Be clear from the outset what you’re going to use your shed for. A shed for incidental use, such as hobbies, won’t usually need planning permission. But you may decide a sink would be useful if you are using the space for painting, DIY projects or would simply like to be able to make a cup of tea without trekking to the house. Adding plumbing will trigger the need for planning permission. Building regs don’t normally come into play as long as the shed has no sleeping accommodation. If you’re unsure, get advice from a builder and local planners. Find useful info on extrarooms.co.uk.
PICK A PAINT THEME
Take time to consider how the shed sits in its location. Do you want it to be a focal point of the garden or to be as inconspicuous as possible? Do you want it to reflect the decorating scheme in your home or opt for something completely different? Bright colours are ideal for creating a wow moment, whereas forest tones will help your shed blend in with planting. But really when it comes to decorating, anything goes. “Every trend that you see in the interiors world is reflected in sheds,” says Sally Coulthard. If you’re doing up a shed you’ve had for a while, use a fungicidal wash to remove any algae, lichen or moss, and if the wood has previously been stained, painted or varnished it should ideally be stripped back to a bare state. Paint the shed with a couple of coats of a dedicated product such as Cuprinol Garden Shades, £15 for 2.5 litres, from Homebase, which comes in bright colours such as Pink Honeysuckle and Zingy Lime as well as on-trend neutral tones such as Urban Slate. It can be sprayed on to save time and make the job easier. Alternatively, Homebase’s own Home of Colour Garden Colour range costs £12 for 2.5 litres. Add some scented climbers such as jasmine, supported by tensioned wires, to soften the look, particularly if you want your shed to blend in.

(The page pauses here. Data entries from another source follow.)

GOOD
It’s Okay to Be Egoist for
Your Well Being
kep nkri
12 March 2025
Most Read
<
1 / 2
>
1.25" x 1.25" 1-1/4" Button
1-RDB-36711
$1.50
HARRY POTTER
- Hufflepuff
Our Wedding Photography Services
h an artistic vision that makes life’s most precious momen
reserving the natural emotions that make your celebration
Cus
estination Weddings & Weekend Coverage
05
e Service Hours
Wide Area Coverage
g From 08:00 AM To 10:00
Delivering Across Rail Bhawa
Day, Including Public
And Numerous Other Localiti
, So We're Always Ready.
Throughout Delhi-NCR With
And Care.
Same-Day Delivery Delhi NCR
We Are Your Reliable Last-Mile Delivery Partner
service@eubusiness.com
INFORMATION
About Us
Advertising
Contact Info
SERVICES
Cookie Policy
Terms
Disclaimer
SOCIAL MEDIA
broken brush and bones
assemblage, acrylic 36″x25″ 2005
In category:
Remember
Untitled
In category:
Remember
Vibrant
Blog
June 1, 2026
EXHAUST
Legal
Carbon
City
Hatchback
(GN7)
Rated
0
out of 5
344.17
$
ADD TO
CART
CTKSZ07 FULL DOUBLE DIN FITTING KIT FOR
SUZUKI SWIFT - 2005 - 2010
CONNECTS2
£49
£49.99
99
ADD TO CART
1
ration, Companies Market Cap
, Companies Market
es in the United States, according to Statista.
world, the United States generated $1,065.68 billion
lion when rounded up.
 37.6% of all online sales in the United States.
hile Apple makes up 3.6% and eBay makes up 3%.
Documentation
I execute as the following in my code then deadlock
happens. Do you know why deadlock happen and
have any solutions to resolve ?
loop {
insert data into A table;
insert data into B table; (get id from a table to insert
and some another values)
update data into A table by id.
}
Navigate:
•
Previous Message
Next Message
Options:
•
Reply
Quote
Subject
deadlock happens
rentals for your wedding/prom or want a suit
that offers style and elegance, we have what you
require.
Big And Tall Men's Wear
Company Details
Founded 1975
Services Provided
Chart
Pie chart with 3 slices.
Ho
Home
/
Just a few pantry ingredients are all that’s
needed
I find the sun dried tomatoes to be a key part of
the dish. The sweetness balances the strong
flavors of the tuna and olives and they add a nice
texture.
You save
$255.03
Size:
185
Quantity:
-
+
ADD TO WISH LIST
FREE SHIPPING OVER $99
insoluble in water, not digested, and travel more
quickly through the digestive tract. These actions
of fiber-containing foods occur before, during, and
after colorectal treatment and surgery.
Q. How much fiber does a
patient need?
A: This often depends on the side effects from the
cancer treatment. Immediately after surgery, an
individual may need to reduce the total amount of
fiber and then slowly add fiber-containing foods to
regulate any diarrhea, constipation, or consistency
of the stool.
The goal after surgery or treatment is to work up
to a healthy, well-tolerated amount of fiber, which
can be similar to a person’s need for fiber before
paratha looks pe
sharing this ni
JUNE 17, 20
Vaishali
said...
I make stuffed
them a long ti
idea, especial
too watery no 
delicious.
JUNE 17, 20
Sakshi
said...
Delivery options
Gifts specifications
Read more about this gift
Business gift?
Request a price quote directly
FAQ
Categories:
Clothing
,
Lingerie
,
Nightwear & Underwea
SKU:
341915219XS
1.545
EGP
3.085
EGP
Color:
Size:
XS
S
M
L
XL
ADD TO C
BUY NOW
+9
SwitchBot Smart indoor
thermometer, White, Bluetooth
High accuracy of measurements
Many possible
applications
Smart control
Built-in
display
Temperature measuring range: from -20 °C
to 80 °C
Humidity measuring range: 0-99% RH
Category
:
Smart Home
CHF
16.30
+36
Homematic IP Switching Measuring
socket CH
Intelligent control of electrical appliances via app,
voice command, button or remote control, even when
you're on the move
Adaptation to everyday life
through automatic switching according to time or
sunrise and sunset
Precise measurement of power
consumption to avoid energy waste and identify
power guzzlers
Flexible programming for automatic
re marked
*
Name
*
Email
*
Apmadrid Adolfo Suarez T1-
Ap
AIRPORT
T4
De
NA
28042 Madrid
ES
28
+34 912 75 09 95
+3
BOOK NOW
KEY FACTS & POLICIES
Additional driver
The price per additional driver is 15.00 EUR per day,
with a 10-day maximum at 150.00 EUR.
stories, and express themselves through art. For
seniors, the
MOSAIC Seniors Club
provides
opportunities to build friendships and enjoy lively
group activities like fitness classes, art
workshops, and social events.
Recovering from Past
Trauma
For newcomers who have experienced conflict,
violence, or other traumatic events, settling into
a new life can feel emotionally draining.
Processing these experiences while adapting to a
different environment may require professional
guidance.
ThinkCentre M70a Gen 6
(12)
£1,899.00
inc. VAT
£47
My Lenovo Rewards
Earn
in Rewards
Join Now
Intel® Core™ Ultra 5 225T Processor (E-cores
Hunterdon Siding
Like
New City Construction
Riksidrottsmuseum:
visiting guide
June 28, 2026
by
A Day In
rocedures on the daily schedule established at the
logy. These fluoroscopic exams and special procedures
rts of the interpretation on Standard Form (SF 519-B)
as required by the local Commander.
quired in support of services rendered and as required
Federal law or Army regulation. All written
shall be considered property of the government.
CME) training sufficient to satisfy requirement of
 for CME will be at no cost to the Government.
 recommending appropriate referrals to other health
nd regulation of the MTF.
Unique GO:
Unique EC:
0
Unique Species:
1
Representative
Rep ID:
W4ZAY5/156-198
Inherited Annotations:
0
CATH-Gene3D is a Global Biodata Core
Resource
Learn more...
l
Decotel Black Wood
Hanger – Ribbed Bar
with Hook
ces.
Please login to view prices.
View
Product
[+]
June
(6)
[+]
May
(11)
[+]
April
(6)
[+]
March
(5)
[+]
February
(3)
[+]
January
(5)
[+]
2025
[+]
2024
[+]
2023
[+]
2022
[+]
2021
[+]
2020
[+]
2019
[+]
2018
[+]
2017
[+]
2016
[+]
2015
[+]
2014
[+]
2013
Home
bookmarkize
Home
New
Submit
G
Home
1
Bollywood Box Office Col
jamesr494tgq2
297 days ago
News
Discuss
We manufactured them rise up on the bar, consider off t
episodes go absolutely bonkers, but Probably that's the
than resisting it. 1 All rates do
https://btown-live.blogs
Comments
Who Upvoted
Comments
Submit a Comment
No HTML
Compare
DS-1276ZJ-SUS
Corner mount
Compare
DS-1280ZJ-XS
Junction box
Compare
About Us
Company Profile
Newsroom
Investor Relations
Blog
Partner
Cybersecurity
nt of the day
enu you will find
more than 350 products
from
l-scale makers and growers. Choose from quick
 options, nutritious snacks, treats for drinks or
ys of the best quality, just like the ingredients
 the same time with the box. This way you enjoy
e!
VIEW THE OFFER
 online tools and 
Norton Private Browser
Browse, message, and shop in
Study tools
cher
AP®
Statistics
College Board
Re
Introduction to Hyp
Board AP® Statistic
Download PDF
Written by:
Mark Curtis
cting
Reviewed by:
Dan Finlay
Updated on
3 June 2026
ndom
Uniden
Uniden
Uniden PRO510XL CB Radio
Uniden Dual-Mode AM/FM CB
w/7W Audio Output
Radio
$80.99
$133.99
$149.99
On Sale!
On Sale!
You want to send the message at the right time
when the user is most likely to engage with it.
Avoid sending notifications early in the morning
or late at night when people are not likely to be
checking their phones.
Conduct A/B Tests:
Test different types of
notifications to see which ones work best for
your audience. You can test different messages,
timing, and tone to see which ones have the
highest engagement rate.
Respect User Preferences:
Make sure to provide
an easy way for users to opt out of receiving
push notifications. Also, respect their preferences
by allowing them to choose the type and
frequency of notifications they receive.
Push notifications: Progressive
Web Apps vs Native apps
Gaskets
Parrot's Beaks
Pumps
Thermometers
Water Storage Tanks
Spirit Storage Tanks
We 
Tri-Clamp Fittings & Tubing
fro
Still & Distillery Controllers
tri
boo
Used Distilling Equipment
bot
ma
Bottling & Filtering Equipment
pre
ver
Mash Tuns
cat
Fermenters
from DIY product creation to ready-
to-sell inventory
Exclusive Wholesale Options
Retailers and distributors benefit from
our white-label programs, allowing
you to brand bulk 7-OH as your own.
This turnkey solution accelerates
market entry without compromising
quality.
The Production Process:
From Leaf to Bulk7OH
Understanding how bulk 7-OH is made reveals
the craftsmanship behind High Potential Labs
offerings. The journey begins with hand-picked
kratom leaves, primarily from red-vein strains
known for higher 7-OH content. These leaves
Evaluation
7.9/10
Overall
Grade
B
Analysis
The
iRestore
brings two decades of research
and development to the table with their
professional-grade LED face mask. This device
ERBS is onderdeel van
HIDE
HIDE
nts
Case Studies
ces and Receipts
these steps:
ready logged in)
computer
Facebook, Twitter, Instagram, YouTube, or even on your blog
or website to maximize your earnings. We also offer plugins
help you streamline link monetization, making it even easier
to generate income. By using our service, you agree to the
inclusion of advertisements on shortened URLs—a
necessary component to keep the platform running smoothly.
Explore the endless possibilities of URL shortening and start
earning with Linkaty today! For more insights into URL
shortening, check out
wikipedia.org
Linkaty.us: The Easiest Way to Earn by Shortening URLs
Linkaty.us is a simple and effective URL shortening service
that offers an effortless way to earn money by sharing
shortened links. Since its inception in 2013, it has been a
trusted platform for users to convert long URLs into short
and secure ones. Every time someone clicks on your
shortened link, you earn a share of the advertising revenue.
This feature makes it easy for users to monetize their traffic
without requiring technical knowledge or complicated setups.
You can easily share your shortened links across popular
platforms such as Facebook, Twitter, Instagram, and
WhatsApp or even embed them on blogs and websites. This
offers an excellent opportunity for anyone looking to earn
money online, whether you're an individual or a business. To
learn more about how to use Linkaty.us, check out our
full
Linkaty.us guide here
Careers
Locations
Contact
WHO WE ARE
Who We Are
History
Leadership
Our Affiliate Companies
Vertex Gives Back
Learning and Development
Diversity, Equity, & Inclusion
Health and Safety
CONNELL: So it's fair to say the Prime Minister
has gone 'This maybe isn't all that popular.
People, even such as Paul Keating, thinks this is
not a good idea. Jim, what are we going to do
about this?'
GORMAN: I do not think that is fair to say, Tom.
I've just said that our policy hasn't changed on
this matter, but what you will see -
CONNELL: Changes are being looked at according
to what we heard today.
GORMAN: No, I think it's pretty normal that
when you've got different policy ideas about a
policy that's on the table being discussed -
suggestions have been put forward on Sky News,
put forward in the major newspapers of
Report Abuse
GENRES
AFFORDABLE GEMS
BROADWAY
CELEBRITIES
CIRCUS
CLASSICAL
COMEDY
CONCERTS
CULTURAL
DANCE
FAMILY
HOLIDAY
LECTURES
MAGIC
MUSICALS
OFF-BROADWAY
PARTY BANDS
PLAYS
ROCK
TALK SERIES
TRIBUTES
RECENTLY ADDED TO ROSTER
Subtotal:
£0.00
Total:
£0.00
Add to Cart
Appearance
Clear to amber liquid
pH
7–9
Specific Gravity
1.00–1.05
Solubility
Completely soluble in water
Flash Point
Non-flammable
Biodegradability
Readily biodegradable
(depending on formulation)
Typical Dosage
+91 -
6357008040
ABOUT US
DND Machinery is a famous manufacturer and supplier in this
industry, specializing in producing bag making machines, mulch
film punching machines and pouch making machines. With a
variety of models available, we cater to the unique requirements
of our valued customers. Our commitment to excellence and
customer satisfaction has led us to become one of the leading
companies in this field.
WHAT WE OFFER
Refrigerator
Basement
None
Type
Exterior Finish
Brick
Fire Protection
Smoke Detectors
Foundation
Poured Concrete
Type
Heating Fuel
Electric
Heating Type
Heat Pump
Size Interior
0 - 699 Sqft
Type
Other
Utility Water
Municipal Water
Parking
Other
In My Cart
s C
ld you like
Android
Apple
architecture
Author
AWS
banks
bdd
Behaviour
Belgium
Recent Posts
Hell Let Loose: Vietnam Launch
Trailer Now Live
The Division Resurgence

When it comes to painting the interior of the shed, it’s a good idea to stick with a neutral paint scheme – if you go for something bold then change your mind once you’re in, that means a lot of upheaval if you want to redecorate.
PROTECT YOUR ASSETS
Check if your shed needs to be added to your buildings insurance policy. Most policies cover outbuildings against fire, vandalism or damage to the structure, but you may need to add to the cover. Avoid keeping valuables such as your laptop out there. Tot up the cost of replacing items such as furniture or gym equipment and you may find you need extra home contents cover, too. For lower premiums, it helps if house-quality windows and doors with key-operated locks are installed, with an alarm and security lights.